Ляля была такой хрупкой, такой тонкой, с этими припухшими от слез и поцелуев губами, глазами, полными влаги и обиды на него, Бродягу, за то, что сделал больно, зверь похотливый, не смог сдержаться…
И ведь Бродяга еще в процессе понимал, что надо прекратить. Надо остановить мучения. Понимал. Но не мог. Слишком сильный кайф. Слишком долгожданный.
И наслаждение, итоговое, было невероятно ярким, настолько отличающимся от всего, что было у него до этого, что Бродяга на какое-то время потерялся полностью, позволяя зверю завладеть собой и эгоистично гонясь за собственным удовольствием.
На грани сознания пробегали судорожные мяуканья кошечки, ее слабый умоляющий шепот, ее слезы… Все это фиксировалось, но никак не влияло на сам процесс.
Он сжимал ее, тяжело, с рычанием дыша и умирал от первобытного, чисто животного кайфа. Пока не умер, наконец, на мгновение ослепнув и дернувшись всем телом, словно к нему ток высоковольтки подключили.
После Бродяга какое-то время не мог нормально вздохнуть, ловя последние афтешоки удовольствия, а, когда получилось, наконец, раскрыть глаза, осознание произошедшего ударило полным нокаутом, опрокинуло.
Он взглянул на девушку, что так необдуманно позволила овладеть собой зверю, и что-то дернуло там, внутри, где должно быть сердце…
Ляля сидела на Бродяге, смотрела в глаза, жалобно поджимая губы и неосознанно цепляясь в его плечи ногтями, царапая, причиняя боль и не понимая этого, а ему хотелось подставиться еще, сказать, чтоб не стеснялась. Чтоб больше отметин на нем оставляла. Боль взамен боли.

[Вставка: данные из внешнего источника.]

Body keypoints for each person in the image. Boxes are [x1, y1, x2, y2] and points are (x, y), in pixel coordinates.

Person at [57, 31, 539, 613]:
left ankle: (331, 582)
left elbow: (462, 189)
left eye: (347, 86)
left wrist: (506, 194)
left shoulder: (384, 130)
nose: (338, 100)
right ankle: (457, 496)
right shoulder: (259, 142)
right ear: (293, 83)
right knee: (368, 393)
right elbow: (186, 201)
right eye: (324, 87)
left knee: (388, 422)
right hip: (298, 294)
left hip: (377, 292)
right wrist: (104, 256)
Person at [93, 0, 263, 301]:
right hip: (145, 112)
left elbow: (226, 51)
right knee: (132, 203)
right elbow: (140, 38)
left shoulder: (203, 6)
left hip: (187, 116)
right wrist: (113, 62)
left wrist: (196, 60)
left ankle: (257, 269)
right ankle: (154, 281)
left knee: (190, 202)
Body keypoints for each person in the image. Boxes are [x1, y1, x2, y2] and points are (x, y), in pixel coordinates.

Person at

Конечно, это несопоставимо, но хоть что-то…
— Не плачь, — зачем-то сказал он, понимая, что любые слова сейчас будут неверными, но молчать показалось тоже неправильным.
Ляля тут же, словно получив команду, принялась рыдать, громко, самозабвенно, пальцы сложились в кулачки, и она принялась сквозь рыдания бить ими в каменную грудь Бродяги, не причиняя вреда, впрочем.

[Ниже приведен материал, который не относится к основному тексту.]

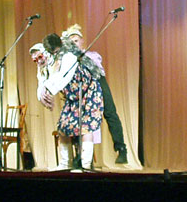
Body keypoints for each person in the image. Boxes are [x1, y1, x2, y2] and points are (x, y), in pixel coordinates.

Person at [62, 24, 128, 164]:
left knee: (110, 112)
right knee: (79, 118)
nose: (74, 44)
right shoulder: (68, 60)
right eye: (71, 42)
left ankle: (121, 148)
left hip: (97, 81)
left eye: (76, 41)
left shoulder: (91, 56)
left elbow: (94, 69)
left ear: (82, 41)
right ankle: (80, 156)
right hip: (82, 87)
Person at [40, 33, 104, 170]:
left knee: (86, 127)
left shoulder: (68, 55)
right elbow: (44, 77)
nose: (55, 54)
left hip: (88, 93)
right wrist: (43, 91)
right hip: (73, 96)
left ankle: (85, 166)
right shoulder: (49, 58)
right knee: (63, 127)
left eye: (56, 51)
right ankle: (65, 164)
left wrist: (50, 90)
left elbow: (64, 77)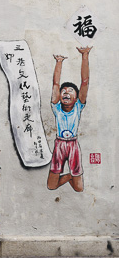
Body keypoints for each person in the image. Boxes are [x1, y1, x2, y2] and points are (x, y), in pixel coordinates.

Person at [47, 46, 92, 192]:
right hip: (59, 144)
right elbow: (55, 84)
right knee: (51, 186)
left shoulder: (79, 106)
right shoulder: (56, 107)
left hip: (73, 145)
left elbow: (85, 82)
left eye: (70, 90)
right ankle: (69, 176)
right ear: (59, 96)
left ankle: (73, 176)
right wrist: (59, 62)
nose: (66, 92)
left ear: (77, 97)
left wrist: (85, 55)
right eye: (63, 91)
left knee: (79, 189)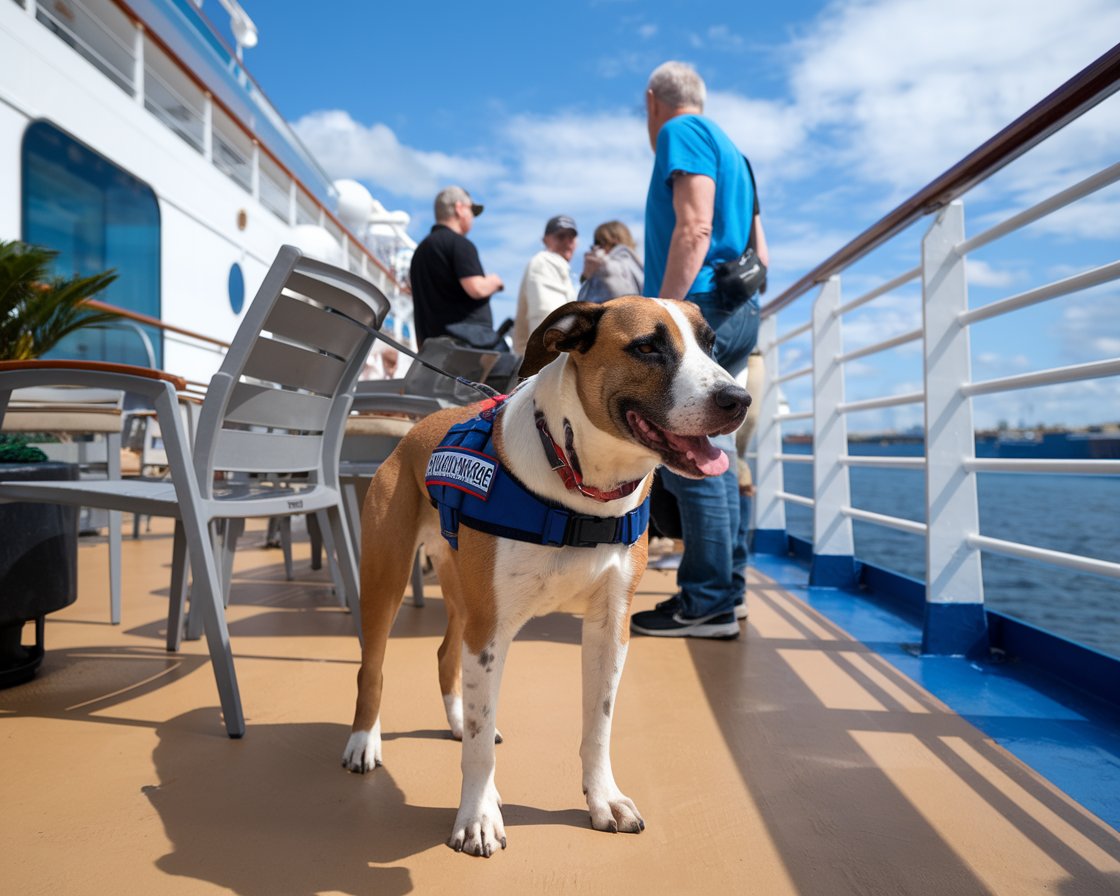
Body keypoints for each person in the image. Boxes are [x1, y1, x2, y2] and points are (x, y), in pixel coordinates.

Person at [630, 61, 767, 641]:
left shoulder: (680, 133)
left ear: (651, 102)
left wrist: (663, 313)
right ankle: (727, 592)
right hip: (738, 309)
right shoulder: (737, 152)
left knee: (687, 457)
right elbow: (763, 254)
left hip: (699, 306)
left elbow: (694, 228)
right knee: (714, 452)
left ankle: (707, 601)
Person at [409, 185, 504, 347]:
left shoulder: (419, 252)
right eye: (471, 210)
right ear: (459, 208)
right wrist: (495, 282)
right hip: (467, 345)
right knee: (518, 367)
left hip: (431, 349)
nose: (472, 217)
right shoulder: (459, 244)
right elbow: (476, 288)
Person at [511, 215, 579, 355]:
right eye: (561, 236)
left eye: (571, 237)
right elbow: (550, 322)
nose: (567, 241)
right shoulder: (543, 262)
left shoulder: (560, 269)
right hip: (547, 364)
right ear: (545, 240)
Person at [577, 220, 644, 302]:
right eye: (595, 243)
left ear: (614, 241)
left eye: (599, 242)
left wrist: (599, 262)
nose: (596, 247)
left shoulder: (612, 264)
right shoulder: (637, 267)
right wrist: (585, 277)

Ее возня на нем, наоборот, воспринималась телом очень даже благосклонно, и Бродяга ощутил, как все внизу напряглось, сигнализируя, что можно и еще разочек попробовать… Зверь опять оскалил пасть и хищно облизнулся…
И , будь Ляля хоть чуть-чуть поопытнее, распознала бы эти чисто физические признаки и прекратила тут же двигаться, но она, увлеченная собственной истерикой, ничего не понимала и продолжала бить Бродягу по груди и шее, заливаясь слезами и причитая бессвязно:
— Больно… Почему так… Больно? Как ты… Мог? Почему так?..

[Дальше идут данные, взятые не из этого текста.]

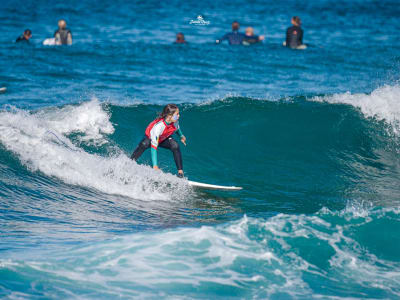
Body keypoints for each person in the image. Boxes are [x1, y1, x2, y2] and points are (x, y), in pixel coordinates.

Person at [131, 104, 187, 178]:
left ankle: (180, 173)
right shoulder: (159, 127)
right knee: (144, 144)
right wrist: (155, 166)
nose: (179, 116)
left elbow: (177, 128)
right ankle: (130, 162)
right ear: (170, 116)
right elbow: (154, 148)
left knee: (175, 146)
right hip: (151, 137)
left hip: (163, 138)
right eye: (177, 114)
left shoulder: (175, 121)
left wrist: (181, 136)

И Бродяга, понимая, что до нового срыва совсем чуть-чуть осталось, изо всех сил постарался предотвратить падение, перехватил ее руки, сжал так, чтоб не дергалась и его не заводила, и забормотал торопливо и виновато:
— Малыш, малыш, ну а как ты хотела? Первый раз всегда так… Не расстраивайся… Ну…
И еще что-то такое же благоглупое, но ласковое, примирительное.
При этом он не прекращал целовать ее мокрые щеки, слизывать с них слезы, гладить. Утешал, короче говоря, как мог и умел.